→ Required work
The word "right" may appear in some lines of the data; copy every such line.

→ Available data
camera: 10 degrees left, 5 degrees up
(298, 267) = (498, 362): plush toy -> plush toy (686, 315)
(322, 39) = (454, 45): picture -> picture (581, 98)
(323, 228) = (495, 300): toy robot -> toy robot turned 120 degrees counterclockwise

==

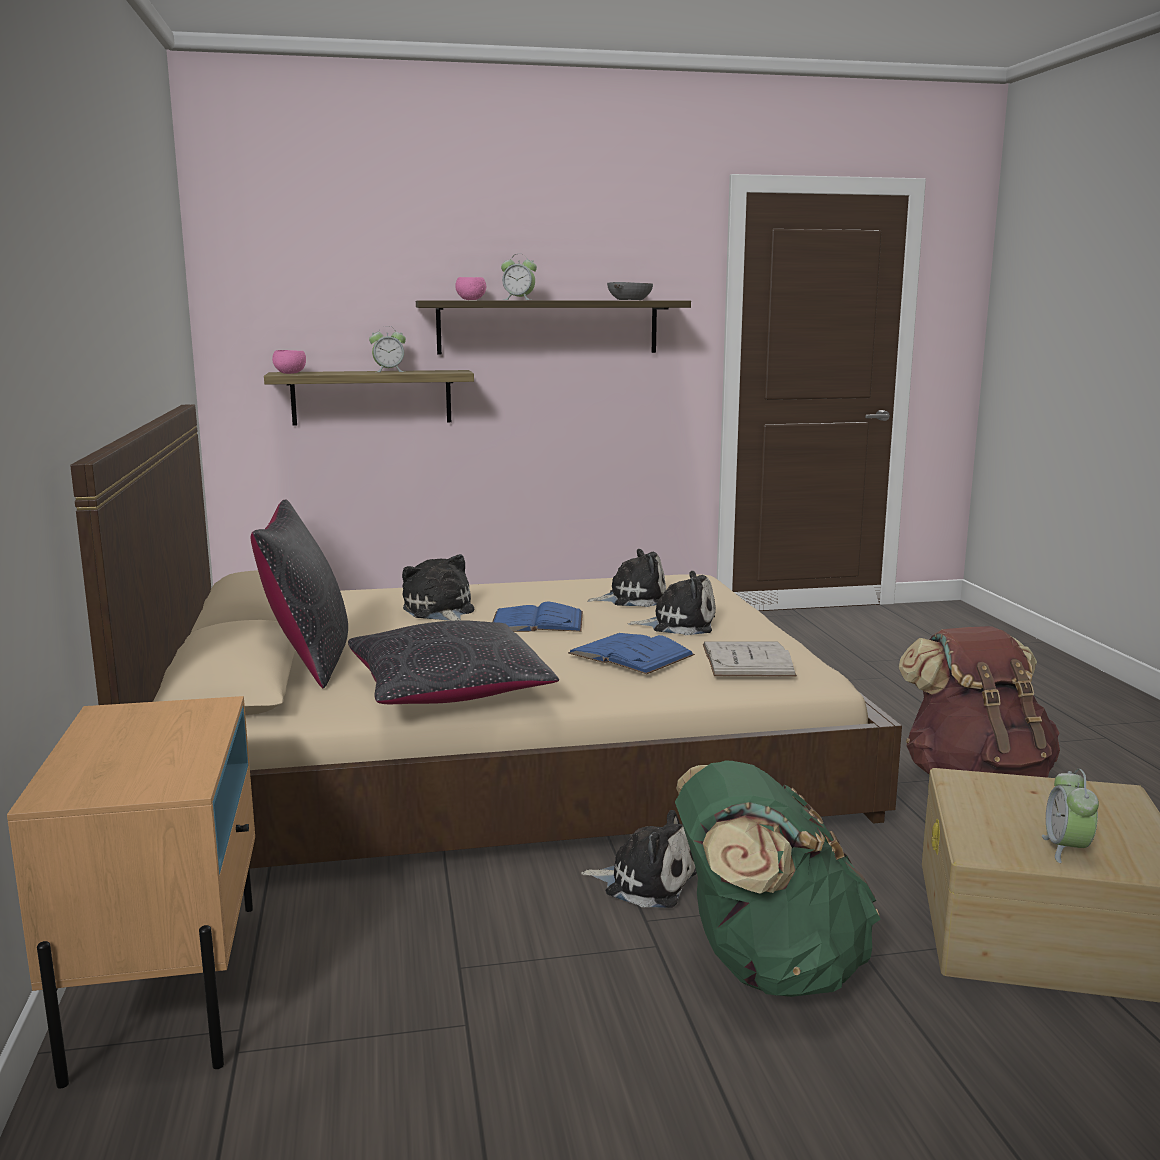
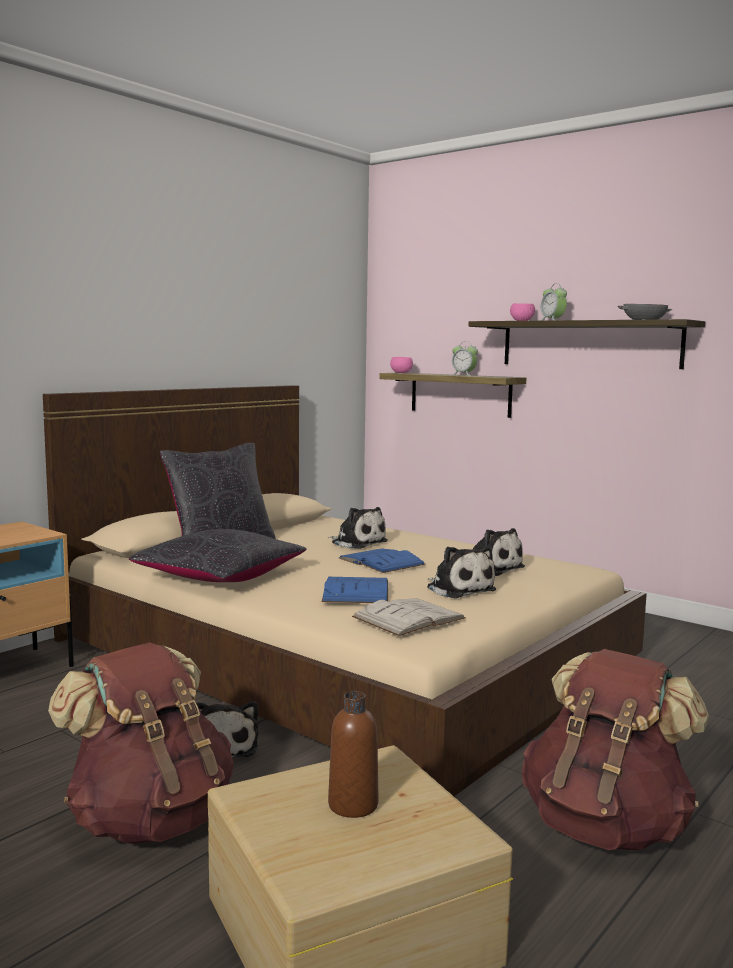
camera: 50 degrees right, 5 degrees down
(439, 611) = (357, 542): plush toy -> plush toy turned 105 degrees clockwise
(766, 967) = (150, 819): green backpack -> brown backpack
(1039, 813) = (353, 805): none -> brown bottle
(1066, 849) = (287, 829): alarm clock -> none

--

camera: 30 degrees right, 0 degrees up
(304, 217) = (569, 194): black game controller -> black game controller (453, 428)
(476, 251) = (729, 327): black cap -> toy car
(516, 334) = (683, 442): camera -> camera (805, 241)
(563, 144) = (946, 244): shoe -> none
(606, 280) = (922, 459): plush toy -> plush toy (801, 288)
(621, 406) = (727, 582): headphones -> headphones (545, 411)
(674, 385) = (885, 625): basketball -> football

→ Response to the exercise
camera: 50 degrees right, 5 degrees down
camera: 30 degrees right, 0 degrees up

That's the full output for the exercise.